Chemistry is an old discipline with plenty of new puzzles. Quick-fix solutions rarely hold up, but careful choices in core building blocks lay the groundwork for innovative science. In the crowded field of quinoline derivatives, 6-Bromo-4-(Trifluoromethyl)Quinoline-2(1H)-One delivers on more than just paper advantages. It brings together robust functional handles, straightforward synthetic compatibility, and the physical stability needed for real research progress. Teams pay attention to compounds that keep pace with demanding environments, ambitious timelines, and creative goals—qualities that show up consistently in user anecdotes and published real-world results.
Lab environments reward flexibility and dependable outcomes. While this molecule already addresses many synthetic bottlenecks, some challenges linger. Variability in purity can impact downstream work, especially where highly sensitive reactions rely on tightly controlled inputs. Investing in reliable sourcing, and running frequent quality checks, minimizes surprises. Sharing batch data internally and collaborating with suppliers who support full transparency sets up teams for sustained success.
Further, as with any specialized reagent, cross-training team members on best handling procedures avoids mishaps. Labs rarefy their purchasing lists for compounds that integrate smoothly into existing workflows. For teams considering greener practices, encouraging low-waste reaction schemes and exploring solvent-reduction approaches maintains the benefits of this building block without trade-offs in sustainability. By combining the technical strengths of this quinoline with robust in-house protocols, research teams sidestep common missteps and build on each other’s advances.

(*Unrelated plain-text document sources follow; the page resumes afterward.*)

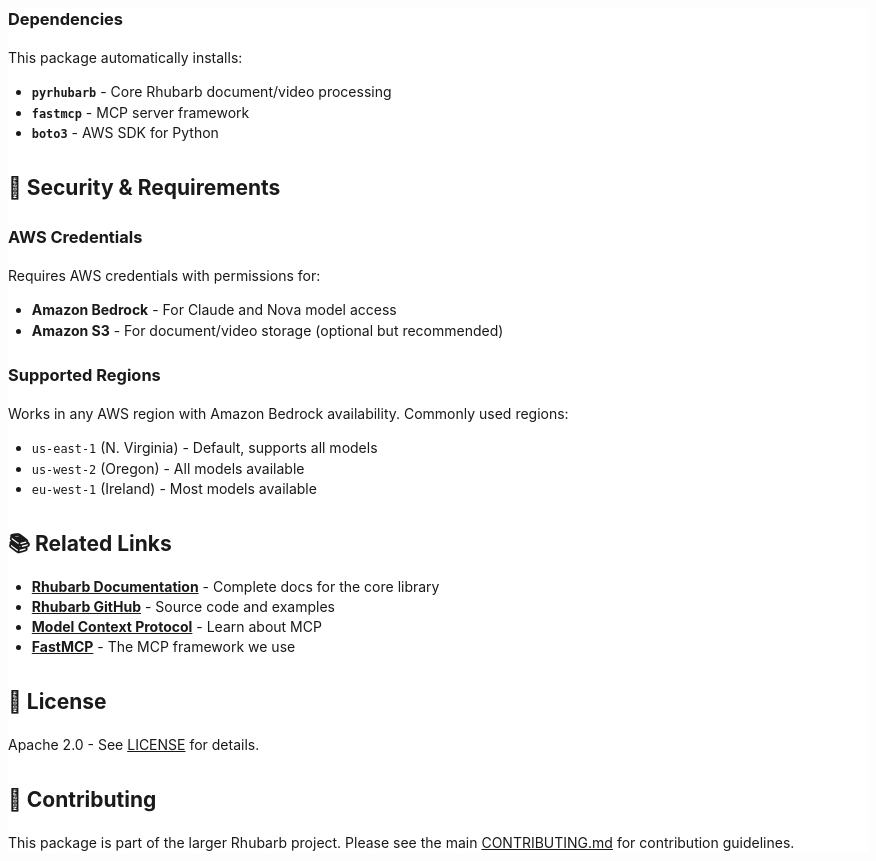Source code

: ### Dependencies
This package automatically installs:
- **`pyrhubarb`** - Core Rhubarb document/video processing
- **`fastmcp`** - MCP server framework
- **`boto3`** - AWS SDK for Python

## 🔐 Security & Requirements

### AWS Credentials
Requires AWS credentials with permissions for:
- **Amazon Bedrock** - For Claude and Nova model access
- **Amazon S3** - For document/video storage (optional but recommended)

### Supported Regions
Works in any AWS region with Amazon Bedrock availability. Commonly used regions:
- `us-east-1` (N. Virginia) - Default, supports all models
- `us-west-2` (Oregon) - All models available  
- `eu-west-1` (Ireland) - Most models available

## 📚 Related Links

- **[Rhubarb Documentation](https://awslabs.github.io/rhubarb/)** - Complete docs for the core library
- **[Rhubarb GitHub](https://github.com/awslabs/rhubarb)** - Source code and examples
- **[Model Context Protocol](https://modelcontextprotocol.io/)** - Learn about MCP
- **[FastMCP](https://github.com/jlowin/fastmcp)** - The MCP framework we use

## 📄 License

Apache 2.0 - See [LICENSE](../LICENSE) for details.

## 🤝 Contributing  

This package is part of the larger Rhubarb project. Please see the main [CONTRIBUTING.md](../CONTRIBUTING.md) for contribution guidelines.
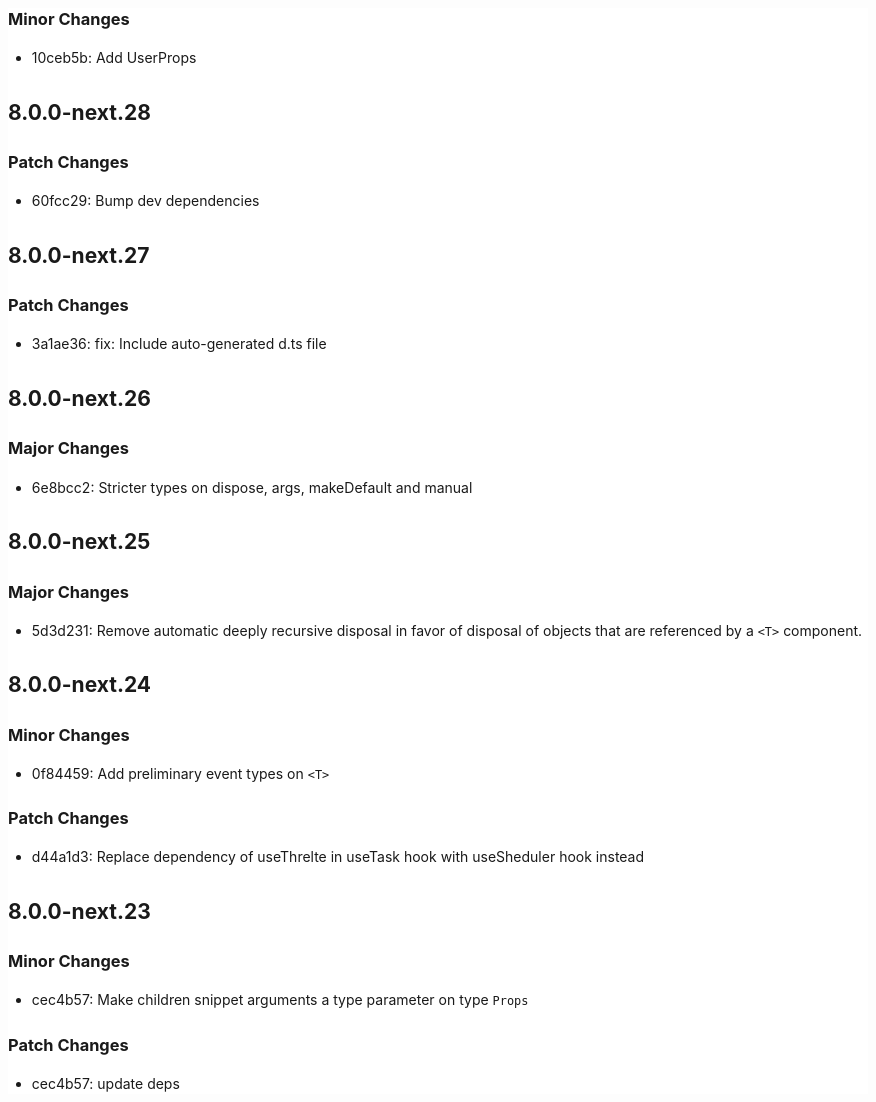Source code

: ### Minor Changes

- 10ceb5b: Add UserProps

## 8.0.0-next.28

### Patch Changes

- 60fcc29: Bump dev dependencies

## 8.0.0-next.27

### Patch Changes

- 3a1ae36: fix: Include auto-generated d.ts file

## 8.0.0-next.26

### Major Changes

- 6e8bcc2: Stricter types on dispose, args, makeDefault and manual

## 8.0.0-next.25

### Major Changes

- 5d3d231: Remove automatic deeply recursive disposal in favor of disposal of objects that are referenced by a `<T>` component.

## 8.0.0-next.24

### Minor Changes

- 0f84459: Add preliminary event types on `<T>`

### Patch Changes

- d44a1d3: Replace dependency of useThrelte in useTask hook with useSheduler hook instead

## 8.0.0-next.23

### Minor Changes

- cec4b57: Make children snippet arguments a type parameter on type `Props`

### Patch Changes

- cec4b57: update deps
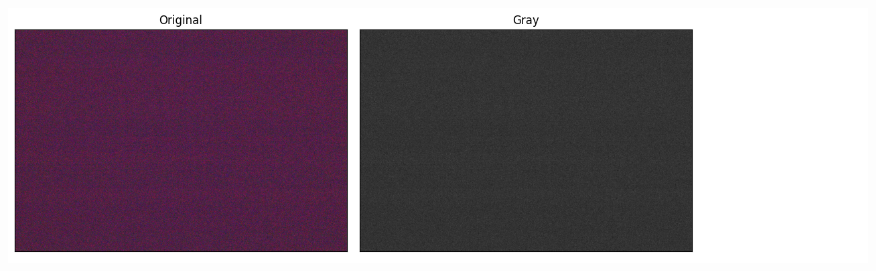 <img src="相机噪声标定/Original.png" alt="Original" style="zoom:67%;" /><img src="相机噪声标定/dark_frame_gray.png" alt="dark_frame_gray" style="zoom:67%;" />
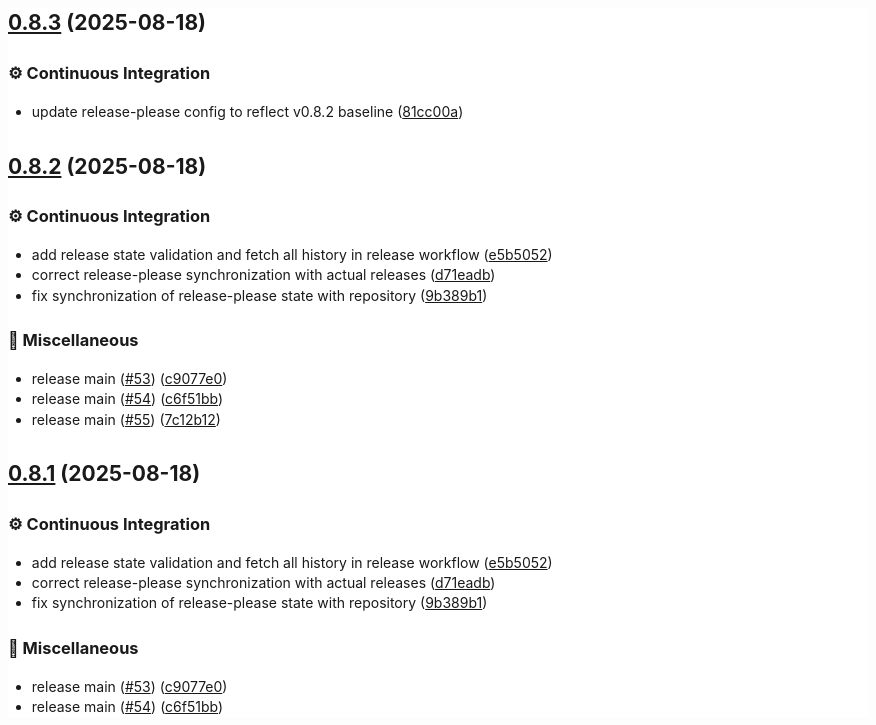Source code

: ## [0.8.3](https://github.com/j05u3/VTS/compare/v0.8.2...v0.8.3) (2025-08-18)


### ⚙️ Continuous Integration

* update release-please config to reflect v0.8.2 baseline ([81cc00a](https://github.com/j05u3/VTS/commit/81cc00ab82a2d2fabcca4b2825be9317fe1af4fc))

## [0.8.2](https://github.com/j05u3/VTS/compare/v0.8.1...v0.8.2) (2025-08-18)


### ⚙️ Continuous Integration

* add release state validation and fetch all history in release workflow ([e5b5052](https://github.com/j05u3/VTS/commit/e5b5052983dc5fefd64ed8ae588f1841c100079d))
* correct release-please synchronization with actual releases ([d71eadb](https://github.com/j05u3/VTS/commit/d71eadb92fcd0a0b5cbaa50a2e4f6f85fd71d35a))
* fix synchronization of release-please state with repository ([9b389b1](https://github.com/j05u3/VTS/commit/9b389b1ac1492c3b9e7a9450e7e7f49e90a49ffe))


### 🧹 Miscellaneous

* release main ([#53](https://github.com/j05u3/VTS/issues/53)) ([c9077e0](https://github.com/j05u3/VTS/commit/c9077e090aff27625520279f027e1ac999fdca8e))
* release main ([#54](https://github.com/j05u3/VTS/issues/54)) ([c6f51bb](https://github.com/j05u3/VTS/commit/c6f51bbd6ff1203eb571a3e873d66d08bb3d3519))
* release main ([#55](https://github.com/j05u3/VTS/issues/55)) ([7c12b12](https://github.com/j05u3/VTS/commit/7c12b12b1cfd399ebc2e309f55898fc2a0d63e25))

## [0.8.1](https://github.com/j05u3/VTS/compare/v0.8.0...v0.8.1) (2025-08-18)


### ⚙️ Continuous Integration

* add release state validation and fetch all history in release workflow ([e5b5052](https://github.com/j05u3/VTS/commit/e5b5052983dc5fefd64ed8ae588f1841c100079d))
* correct release-please synchronization with actual releases ([d71eadb](https://github.com/j05u3/VTS/commit/d71eadb92fcd0a0b5cbaa50a2e4f6f85fd71d35a))
* fix synchronization of release-please state with repository ([9b389b1](https://github.com/j05u3/VTS/commit/9b389b1ac1492c3b9e7a9450e7e7f49e90a49ffe))


### 🧹 Miscellaneous

* release main ([#53](https://github.com/j05u3/VTS/issues/53)) ([c9077e0](https://github.com/j05u3/VTS/commit/c9077e090aff27625520279f027e1ac999fdca8e))
* release main ([#54](https://github.com/j05u3/VTS/issues/54)) ([c6f51bb](https://github.com/j05u3/VTS/commit/c6f51bbd6ff1203eb571a3e873d66d08bb3d3519))
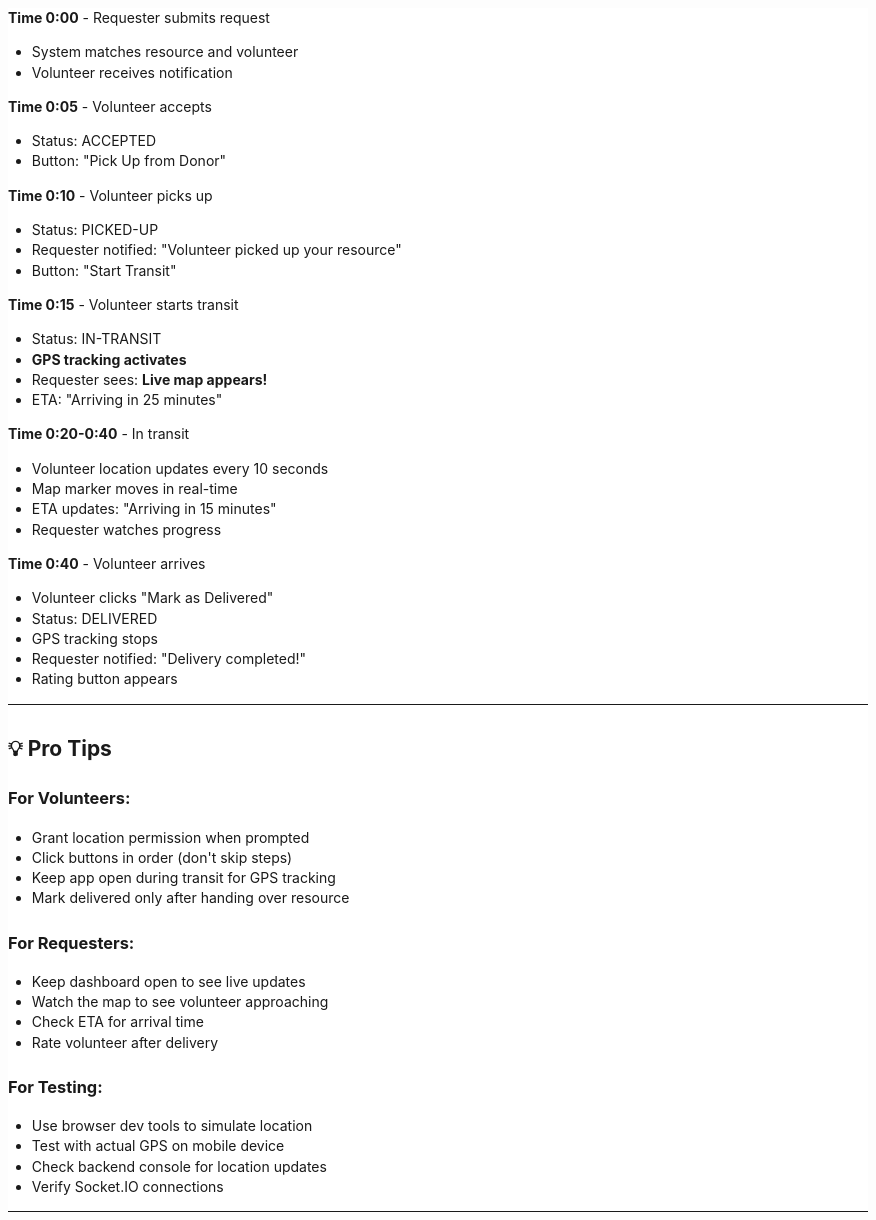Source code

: **Time 0:00** - Requester submits request
- System matches resource and volunteer
- Volunteer receives notification

**Time 0:05** - Volunteer accepts
- Status: ACCEPTED
- Button: "Pick Up from Donor"

**Time 0:10** - Volunteer picks up
- Status: PICKED-UP
- Requester notified: "Volunteer picked up your resource"
- Button: "Start Transit"

**Time 0:15** - Volunteer starts transit
- Status: IN-TRANSIT
- **GPS tracking activates**
- Requester sees: **Live map appears!**
- ETA: "Arriving in 25 minutes"

**Time 0:20-0:40** - In transit
- Volunteer location updates every 10 seconds
- Map marker moves in real-time
- ETA updates: "Arriving in 15 minutes"
- Requester watches progress

**Time 0:40** - Volunteer arrives
- Volunteer clicks "Mark as Delivered"
- Status: DELIVERED
- GPS tracking stops
- Requester notified: "Delivery completed!"
- Rating button appears

---

## 💡 Pro Tips

### For Volunteers:
- Grant location permission when prompted
- Click buttons in order (don't skip steps)
- Keep app open during transit for GPS tracking
- Mark delivered only after handing over resource

### For Requesters:
- Keep dashboard open to see live updates
- Watch the map to see volunteer approaching
- Check ETA for arrival time
- Rate volunteer after delivery

### For Testing:
- Use browser dev tools to simulate location
- Test with actual GPS on mobile device
- Check backend console for location updates
- Verify Socket.IO connections

---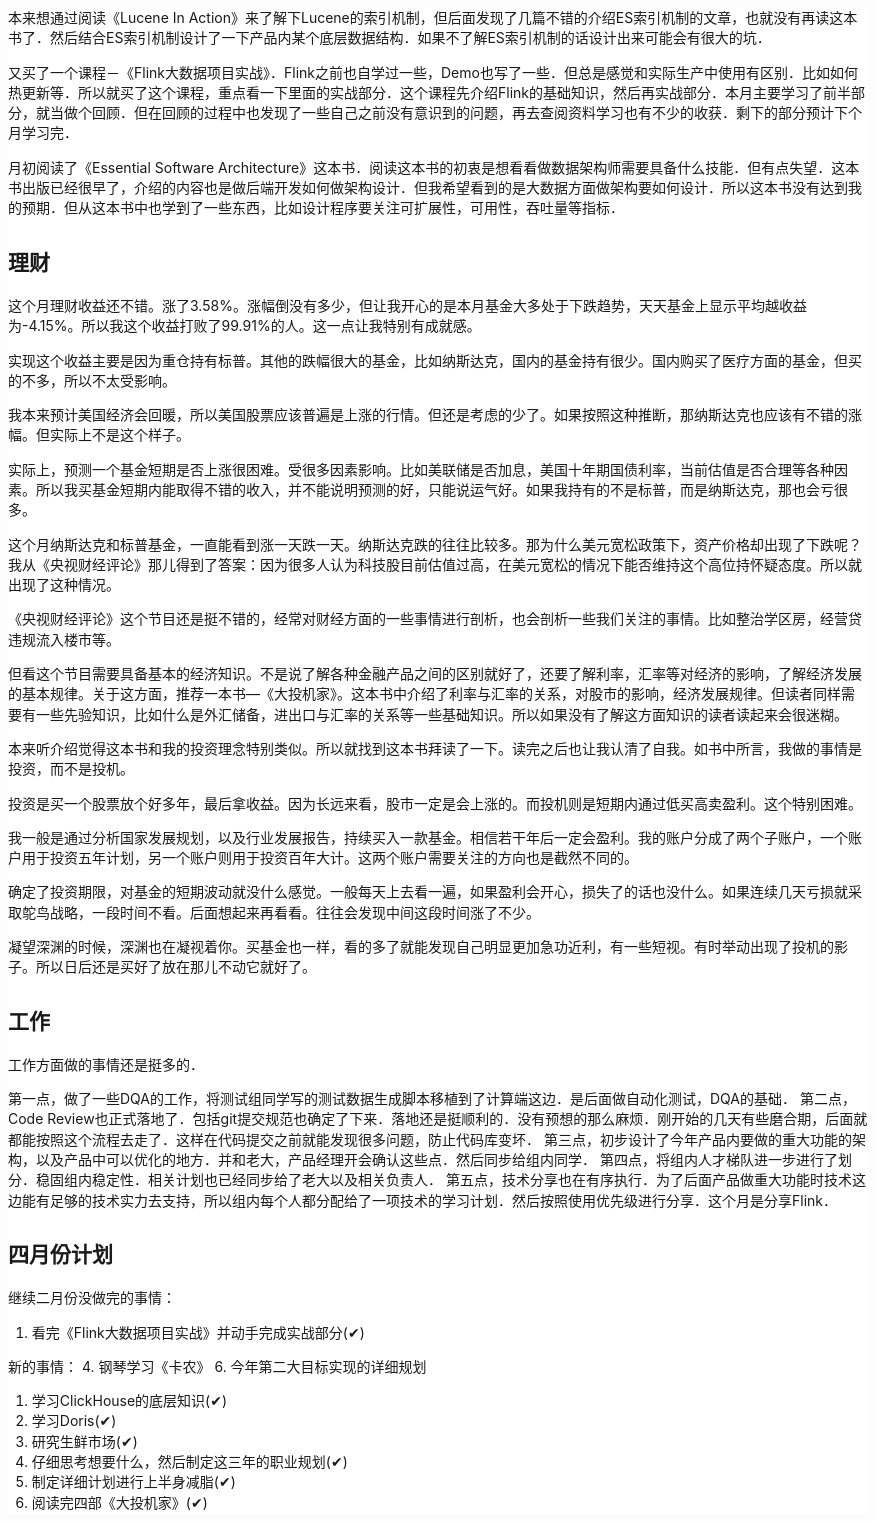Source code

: 本来想通过阅读《Lucene In Action》来了解下Lucene的索引机制，但后面发现了几篇不错的介绍ES索引机制的文章，也就没有再读这本书了．然后结合ES索引机制设计了一下产品内某个底层数据结构．如果不了解ES索引机制的话设计出来可能会有很大的坑．

又买了一个课程－《Flink大数据项目实战》．Flink之前也自学过一些，Demo也写了一些．但总是感觉和实际生产中使用有区别．比如如何热更新等．所以就买了这个课程，重点看一下里面的实战部分．这个课程先介绍Flink的基础知识，然后再实战部分．本月主要学习了前半部分，就当做个回顾．但在回顾的过程中也发现了一些自己之前没有意识到的问题，再去查阅资料学习也有不少的收获．剩下的部分预计下个月学习完．

月初阅读了《Essential Software Architecture》这本书．阅读这本书的初衷是想看看做数据架构师需要具备什么技能．但有点失望．这本书出版已经很早了，介绍的内容也是做后端开发如何做架构设计．但我希望看到的是大数据方面做架构要如何设计．所以这本书没有达到我的预期．但从这本书中也学到了一些东西，比如设计程序要关注可扩展性，可用性，吞吐量等指标．

## 理财

这个月理财收益还不错。涨了3.58%。涨幅倒没有多少，但让我开心的是本月基金大多处于下跌趋势，天天基金上显示平均越收益为-4.15%。所以我这个收益打败了99.91%的人。这一点让我特别有成就感。

实现这个收益主要是因为重仓持有标普。其他的跌幅很大的基金，比如纳斯达克，国内的基金持有很少。国内购买了医疗方面的基金，但买的不多，所以不太受影响。

我本来预计美国经济会回暖，所以美国股票应该普遍是上涨的行情。但还是考虑的少了。如果按照这种推断，那纳斯达克也应该有不错的涨幅。但实际上不是这个样子。

实际上，预测一个基金短期是否上涨很困难。受很多因素影响。比如美联储是否加息，美国十年期国债利率，当前估值是否合理等各种因素。所以我买基金短期内能取得不错的收入，并不能说明预测的好，只能说运气好。如果我持有的不是标普，而是纳斯达克，那也会亏很多。

这个月纳斯达克和标普基金，一直能看到涨一天跌一天。纳斯达克跌的往往比较多。那为什么美元宽松政策下，资产价格却出现了下跌呢？我从《央视财经评论》那儿得到了答案：因为很多人认为科技股目前估值过高，在美元宽松的情况下能否维持这个高位持怀疑态度。所以就出现了这种情况。

《央视财经评论》这个节目还是挺不错的，经常对财经方面的一些事情进行剖析，也会剖析一些我们关注的事情。比如整治学区房，经营贷违规流入楼市等。

但看这个节目需要具备基本的经济知识。不是说了解各种金融产品之间的区别就好了，还要了解利率，汇率等对经济的影响，了解经济发展的基本规律。关于这方面，推荐一本书—《大投机家》。这本书中介绍了利率与汇率的关系，对股市的影响，经济发展规律。但读者同样需要有一些先验知识，比如什么是外汇储备，进出口与汇率的关系等一些基础知识。所以如果没有了解这方面知识的读者读起来会很迷糊。

本来听介绍觉得这本书和我的投资理念特别类似。所以就找到这本书拜读了一下。读完之后也让我认清了自我。如书中所言，我做的事情是投资，而不是投机。

投资是买一个股票放个好多年，最后拿收益。因为长远来看，股市一定是会上涨的。而投机则是短期内通过低买高卖盈利。这个特别困难。

我一般是通过分析国家发展规划，以及行业发展报告，持续买入一款基金。相信若干年后一定会盈利。我的账户分成了两个子账户，一个账户用于投资五年计划，另一个账户则用于投资百年大计。这两个账户需要关注的方向也是截然不同的。

确定了投资期限，对基金的短期波动就没什么感觉。一般每天上去看一遍，如果盈利会开心，损失了的话也没什么。如果连续几天亏损就采取鸵鸟战略，一段时间不看。后面想起来再看看。往往会发现中间这段时间涨了不少。

凝望深渊的时候，深渊也在凝视着你。买基金也一样，看的多了就能发现自己明显更加急功近利，有一些短视。有时举动出现了投机的影子。所以日后还是买好了放在那儿不动它就好了。

## 工作

工作方面做的事情还是挺多的．

第一点，做了一些DQA的工作，将测试组同学写的测试数据生成脚本移植到了计算端这边．是后面做自动化测试，DQA的基础．
第二点，Code Review也正式落地了．包括git提交规范也确定了下来．落地还是挺顺利的．没有预想的那么麻烦．刚开始的几天有些磨合期，后面就都能按照这个流程去走了．这样在代码提交之前就能发现很多问题，防止代码库变坏．
第三点，初步设计了今年产品内要做的重大功能的架构，以及产品中可以优化的地方．并和老大，产品经理开会确认这些点．然后同步给组内同学．
第四点，将组内人才梯队进一步进行了划分．稳固组内稳定性．相关计划也已经同步给了老大以及相关负责人．
第五点，技术分享也在有序执行．为了后面产品做重大功能时技术这边能有足够的技术实力去支持，所以组内每个人都分配给了一项技术的学习计划．然后按照使用优先级进行分享．这个月是分享Flink．

## 四月份计划

继续二月份没做完的事情：
1. 看完《Flink大数据项目实战》并动手完成实战部分(✔)

新的事情：
4. 钢琴学习《卡农》
6. 今年第二大目标实现的详细规划
1. 学习ClickHouse的底层知识(✔)
2. 学习Doris(✔)
7. 研究生鲜市场(✔)
3. 仔细思考想要什么，然后制定这三年的职业规划(✔)
5. 制定详细计划进行上半身减脂(✔)
8. 阅读完四部《大投机家》(✔)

The quest for new materials in research doesn’t end with one breakthrough. Chemists, engineers, and material scientists alike push for compounds that deliver more than just synthetic intermediacy. In my view, 6-Bromo-4-(Trifluoromethyl)Quinoline-2(1H)-One stands out because it balances utility, modern relevance, and practical handling in ways that support true progress. It fits today’s trend toward modular, adaptable, and efficient chemistry, while holding up to the real-world demands of busy labs. That’s not just a claim from a catalog—it’s been proven at the bench by the professionals who know what matters most.